Transfer target collection solves this by iterating over the requested revisions (using a "brancher" that checks out each revision in turn), collecting the repository's data index at each revision, and then applying filters. Filters can exclude stages (e.g., repository imports during push), exclude outputs that do not match a specified remote, and limit by file size or type (metrics, plots, params). The result is a dictionary mapping each revision identifier to a filtered IndexView -- a read-only projection of the full data index containing only the relevant outputs and their storage mappings.
This approach enables cross-revision data synchronization, where a single command can ensure that data from all branches is available on the remote.

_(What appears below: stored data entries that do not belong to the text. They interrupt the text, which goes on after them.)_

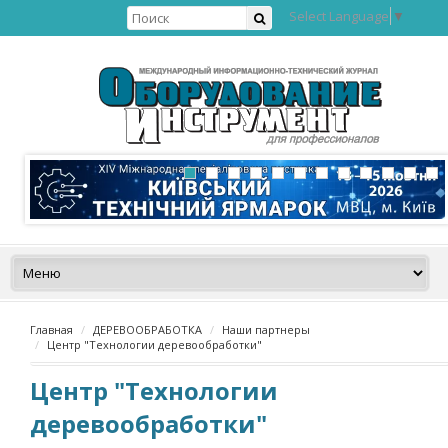
Select Language
▼
Главная
ДЕРЕВООБРАБОТКА
Наши партнеры
Центр "Технологии деревообработки"
Центр "Технологии
деревообработки"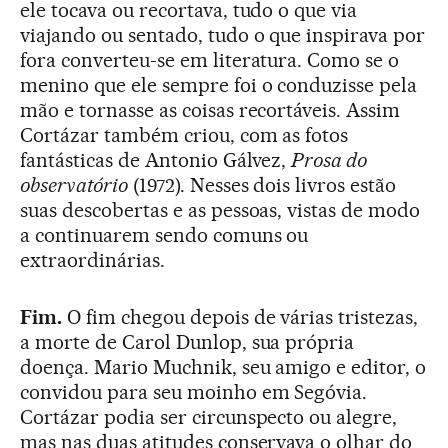
ele tocava ou recortava, tudo o que via
viajando ou sentado, tudo o que inspirava por
fora converteu-se em literatura. Como se o
menino que ele sempre foi o conduzisse pela
mão e tornasse as coisas recortáveis. Assim
Cortázar também criou, com as fotos
fantásticas de Antonio Gálvez,
Prosa do
observatório
(1972). Nesses dois livros estão
suas descobertas e as pessoas, vistas de modo
a continuarem sendo comuns ou
extraordinárias.
Fim.
O fim chegou depois de várias tristezas,
a morte de Carol Dunlop, sua própria
doença. Mario Muchnik, seu amigo e editor, o
convidou para seu moinho em Segóvia.
Cortázar podia ser circunspecto ou alegre,
mas nas duas atitudes conservava o olhar do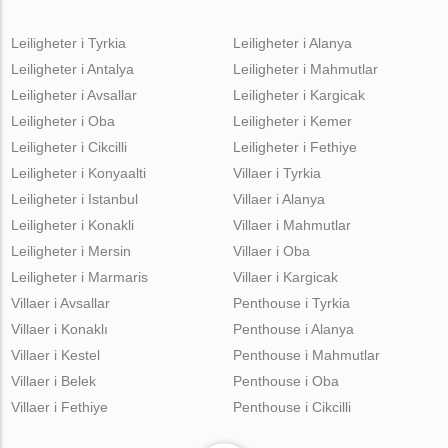
Leiligheter i Tyrkia
Leiligheter i Alanya
Leiligheter i Antalya
Leiligheter i Mahmutlar
Leiligheter i Avsallar
Leiligheter i Kargicak
Leiligheter i Oba
Leiligheter i Kemer
Leiligheter i Cikcilli
Leiligheter i Fethiye
Leiligheter i Konyaalti
Villaer i Tyrkia
Leiligheter i Istanbul
Villaer i Alanya
Leiligheter i Konakli
Villaer i Mahmutlar
Leiligheter i Mersin
Villaer i Oba
Leiligheter i Marmaris
Villaer i Kargicak
Villaer i Avsallar
Penthouse i Tyrkia
Villaer i Konaklı
Penthouse i Alanya
Villaer i Kestel
Penthouse i Mahmutlar
Villaer i Belek
Penthouse i Oba
Villaer i Fethiye
Penthouse i Cikcilli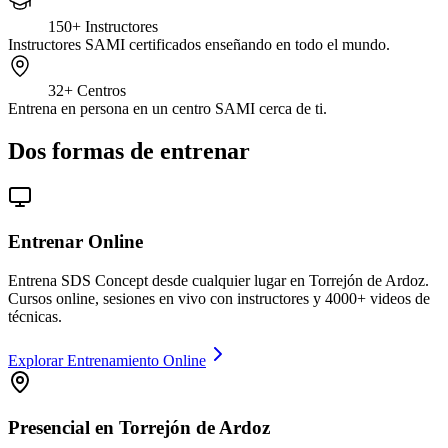
150+
Instructores
Instructores SAMI certificados enseñando en todo el mundo.
32+
Centros
Entrena en persona en un centro SAMI cerca de ti.
Dos formas de entrenar
Entrenar Online
Entrena SDS Concept desde cualquier lugar en Torrejón de Ardoz.
Cursos online, sesiones en vivo con instructores y 4000+ videos de
técnicas.
Explorar Entrenamiento Online
Presencial en Torrejón de Ardoz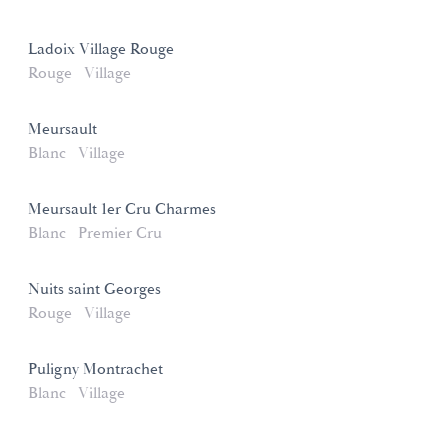
Ladoix Village Rouge
Rouge
Village
Meursault
Blanc
Village
Meursault 1er Cru Charmes
Blanc
Premier Cru
Nuits saint Georges
Rouge
Village
Puligny Montrachet
Blanc
Village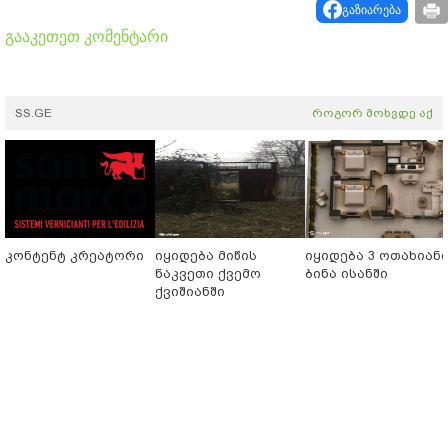
გაზიარება
გააკეთეთ კომენტარი
SS.GE
როგორ მოხვდე აქ
კონტენტ კრეატორი
იყიდება მიწის
იყიდება 3 ოთახიან
ნაკვეთი ქვემო
ბინა ისანში
ქვიშიანში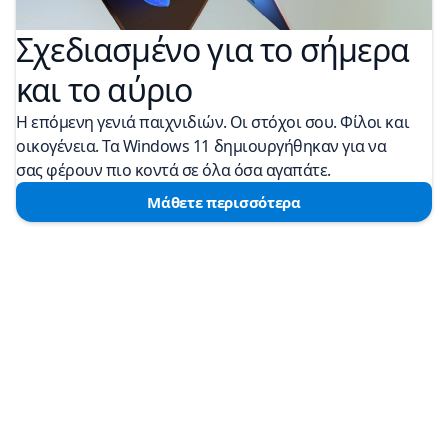
Σχεδιασμένο για το σήμερα
και το αύριο
Η επόμενη γενιά παιχνιδιών. Οι στόχοι σου. Φίλοι και
οικογένεια. Τα Windows 11 δημιουργήθηκαν για να
σας φέρουν πιο κοντά σε όλα όσα αγαπάτε.
Μάθετε περισσότερα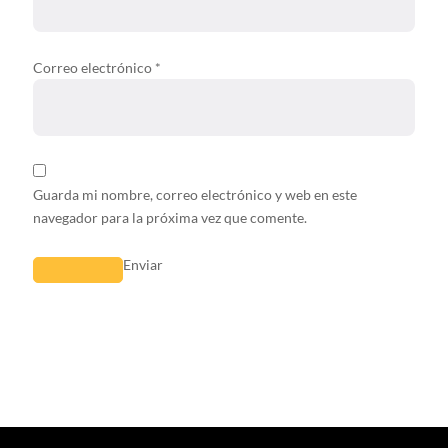
Correo electrónico
*
Guarda mi nombre, correo electrónico y web en este
navegador para la próxima vez que comente.
Enviar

It also supports targeted synchronization, where only specific DVC-tracked files or directories are included, and type-based filtering, where only metrics or plots are transferred.
Usage
Use transfer target collection when:
- Preparing for a push or fetch operation that must determine which objects to transfer.

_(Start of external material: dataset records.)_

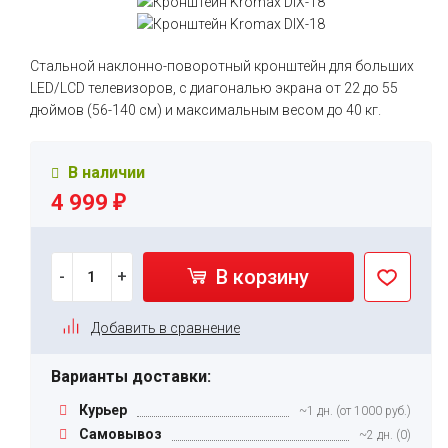
Стальной наклонно-поворотный кронштейн для больших
LED/LCD телевизоров, с диагональю экрана от 22 до 55
дюймов (56-140 см) и максимальным весом до 40 кг.
В наличии
4 999
₽
В корзину
-
+
Добавить в сравнение
Варианты доставки:
Курьер
~1 дн. (от 1000 руб.)
Самовывоз
~2 дн. (0)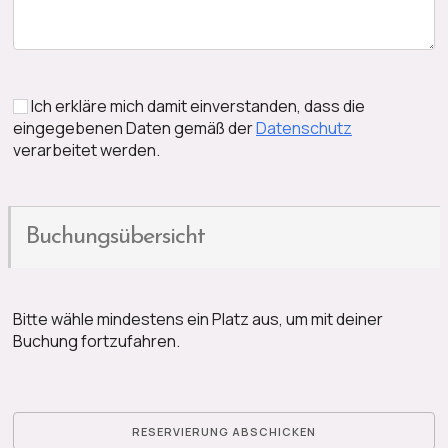
Ich erkläre mich damit einverstanden, dass die
eingegebenen Daten gemäß der
Datenschutz
verarbeitet werden.
Buchungsübersicht
Bitte wähle mindestens ein Platz aus, um mit deiner
Buchung fortzufahren.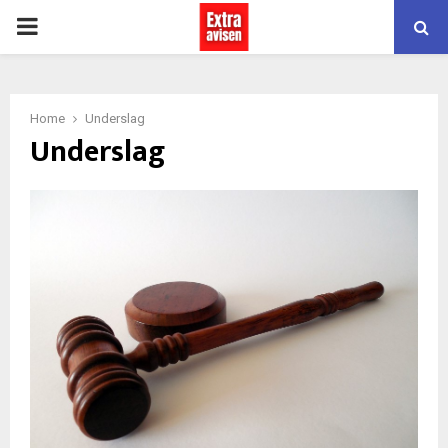
PRIMARY
MENU
Home
Underslag
Underslag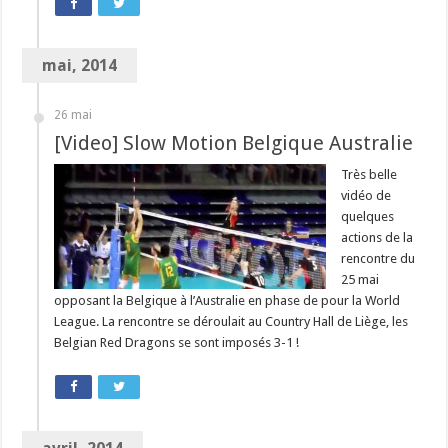
mai, 2014
26 mai
[Video] Slow Motion Belgique Australie
Très belle
vidéo de
quelques
actions de la
rencontre du
25 mai
opposant la Belgique à l’Australie en phase de pour la World
League. La rencontre se déroulait au Country Hall de Liège, les
Belgian Red Dragons se sont imposés 3-1 !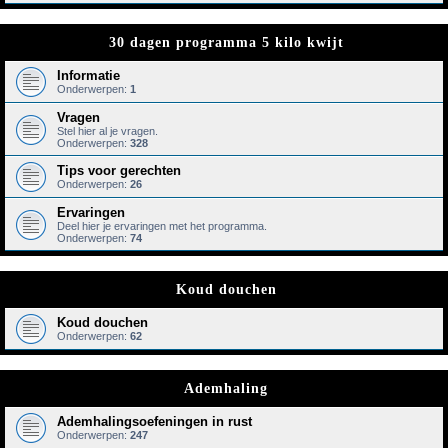
30 dagen programma 5 kilo kwijt
Informatie
Onderwerpen:
1
Vragen
Stel hier al je vragen.
Onderwerpen:
328
Tips voor gerechten
Onderwerpen:
26
Ervaringen
Deel hier je ervaringen met het programma.
Onderwerpen:
74
Koud douchen
Koud douchen
Onderwerpen:
62
Ademhaling
Ademhalingsoefeningen in rust
Onderwerpen:
247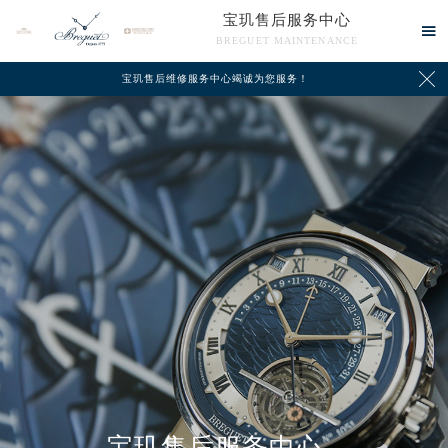
宝玑售后服务中心

BREGUET MAINTENANCE

宝玑售后维修服务中心竭诚为您服务！
中心介绍
联系我们
宝玑售后服务中心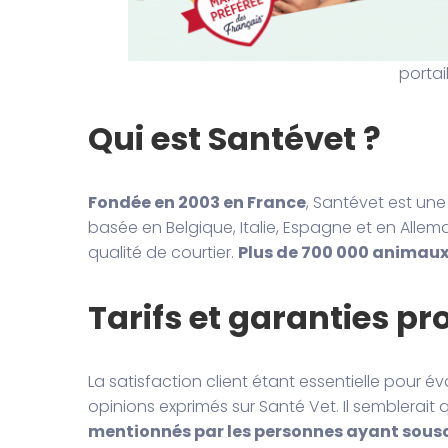
portai
Qui est Santévet ?
Fondée en 2003 en France
, Santévet est u
basée en Belgique, Italie, Espagne et en Alle
qualité de courtier.
Plus de 700 000 animaux 
Tarifs et garanties p
La satisfaction client étant essentielle pour év
opinions exprimés sur Santé Vet. Il semblerait 
mentionnés par les personnes ayant sousc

- Synchronizing data across multiple branches or tags in a single operation (all_branches, all_tags).
- Targeting specific files or directories for transfer rather than the entire data index.
- Filtering transfers to specific output types (metrics, params, plots) or size limits.

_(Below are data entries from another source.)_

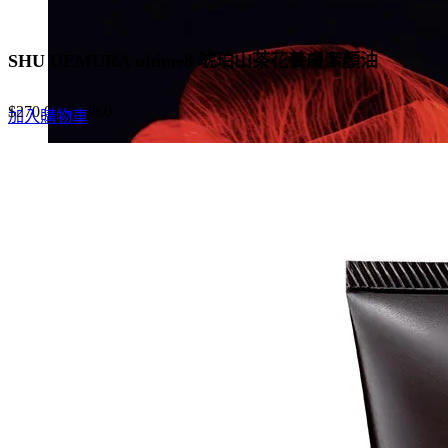
SHU UEMURA ultime8 琥珀山茶花養膚潔顏油
$
270.0
–
$
608.0
加入購物車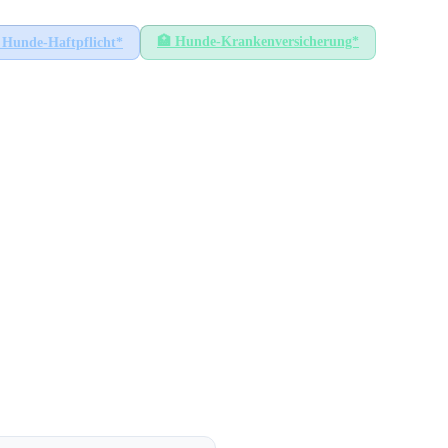
🏥
Hunde-Krankenversicherung*
Hunde-Haftpflicht*
lz
GEMEINDEN
205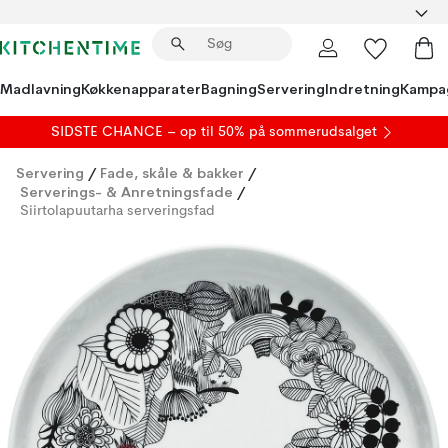
Madlavning
Køkkenapparater
Bagning
Servering
Indretning
Kampa
SIDSTE CHANCE – op til 50% på
sommerudsalget
Servering
/
Fade, skåle & bakker
/
Serverings- & Anretningsfade
/
Siirtolapuutarha serveringsfad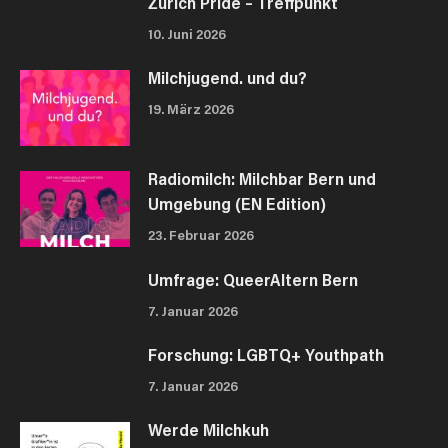
Zürich Pride – Treffpunkt
10. Juni 2026
Milchjugend. und du?
19. März 2026
Radiomilch: Milchbar Bern und
Umgebung (EN Edition)
23. Februar 2026
Umfrage: QueerAltern Bern
7. Januar 2026
Forschung: LGBTQ+ Youthpath
7. Januar 2026
Werde Milchkuh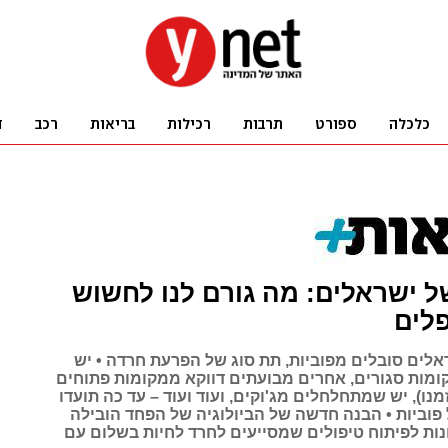
ל ישראלים: מה גורם לנו לחשוש
לים
הישראלים סובלים מפוביות, תת סוג של הפרעת חרדה • יש
מות סגורים, אחרים מבועתים דווקא ממקומות פתוחים
זמנו), יש שמתחלחלים מג'וקים, ועוד ועוד – עד כה תועדו
של פוביות • הבנה חדשה של הביולוגיה של הפחד הובילה
ות לפיתוח טיפולים שמסייעים לחרד לחיות בשלום עם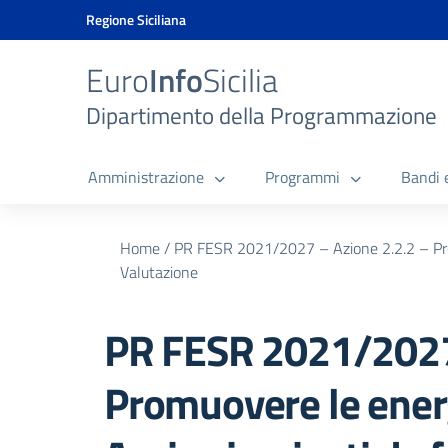
Vai ai contenuti
Vai al menu di navigazione
Vai al footer
Vai al banner delle Cookie Policy
Regione Siciliana
Euro
Info
Sicilia
Dipartimento della Programmazione
Amministrazione
Programmi
Bandi 
Home
/
PR FESR 2021/2027 – Azione 2.2.2 – Prom
Valutazione
PR FESR 2021/2027 
Promuovere le energ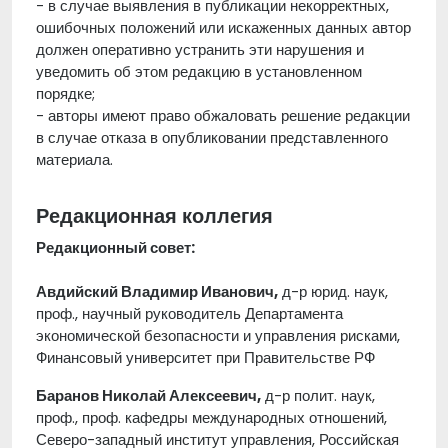
- в случае выявления в публикации некорректных,
ошибочных положений или искаженных данных автор
должен оперативно устранить эти нарушения и
уведомить об этом редакцию в установленном
порядке;
- авторы имеют право обжаловать решение редакции
в случае отказа в опубликовании представленного
материала.
Редакционная коллегия
Редакционный совет:
Авдийский Владимир Иванович,
д-р юрид. наук,
проф., научный руководитель Департамента
экономической безопасности и управления рисками,
Финансовый университет при Правительстве РФ
Баранов Николай Алексеевич,
д-р полит. наук,
проф., проф. кафедры международных отношений,
Северо-западный институт управления, Российская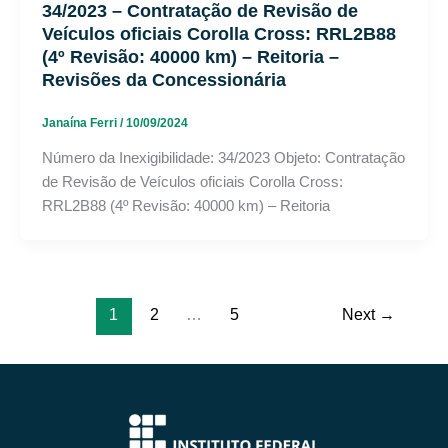
34/2023 – Contratação de Revisão de
Veículos oficiais Corolla Cross: RRL2B88
(4º Revisão: 40000 km) – Reitoria –
Revisões da Concessionária
Janaína Ferri
/
10/09/2024
Número da Inexigibilidade: 34/2023 Objeto: Contratação
de Revisão de Veículos oficiais Corolla Cross:
RRL2B88 (4º Revisão: 40000 km) – Reitoria
1
2
…
5
Next
→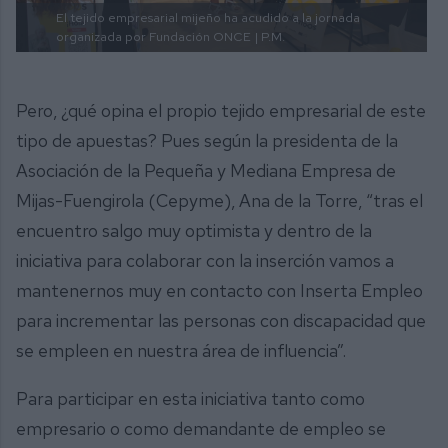
El tejido empresarial mijeño ha acudido a la jornada
organizada por Fundación ONCE
| P.M.
Pero, ¿qué opina el propio tejido empresarial de este
tipo de apuestas? Pues según la presidenta de la
Asociación de la Pequeña y Mediana Empresa de
Mijas-Fuengirola (Cepyme), Ana de la Torre, “tras el
encuentro salgo muy optimista y dentro de la
iniciativa para colaborar con la inserción vamos a
mantenernos muy en contacto con Inserta Empleo
para incrementar las personas con discapacidad que
se empleen en nuestra área de influencia”.
Para participar en esta iniciativa tanto como
empresario o como demandante de empleo se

- Building a pre-transfer manifest that can be inspected or logged before actual transfer begins.
Theoretical Basis
The collection algorithm follows a revision-iteration-with-filtering pattern:
COLLECT_INDEXES(repo, targets, remote, revisions, filters):
indexes = {}
for rev in brancher(repo, revisions):
# Build a filtered index view for this revision
idx = index_from_targets(repo, targets, filters)
# Attach storage maps so downstream knows where to find remote data
idx.data["repo"].onerror = error_handler(rev)
indexes[rev] = idx
return indexes
The index_from_targets function itself performs a two-phase operation:
INDEX_FROM_TARGETS(repo, targets, filters):
# Phase 1: Collect stages matching targets
if targets are specific DVC files:
index = Index.from_file(repo, each_target)
else:
index = repo.index # full repository index
# Phase 2: Apply filters to produce a read-only view
view = index.targets_view(
targets,
stage_filter, # e.g., exclude repo imports during push
outs_filter, # e.g., exclude non-pushable outputs
max_size, # optional size ceiling
types # optional type restriction
)
return view
The resulting IndexView objects are lightweight projections. They do not copy data; instead, they filter iteration over the parent index's data structures. Each view carries a storage_map that associates data keys with their cache and remote storage locations, enabling downstream transfer code to resolve both the source and destination of every object.
Key design properties:
- Lazy evaluation: Index views are computed on demand, avoiding expensive full-index materialization when only a subset of data is needed.
- Composability: Multiple views from different revisions can be combined into a single transfer operation.
- Isolation: Each revision's view is independent; a failure in one revision's collection does not prevent others from succeeding (with appropriate error handling).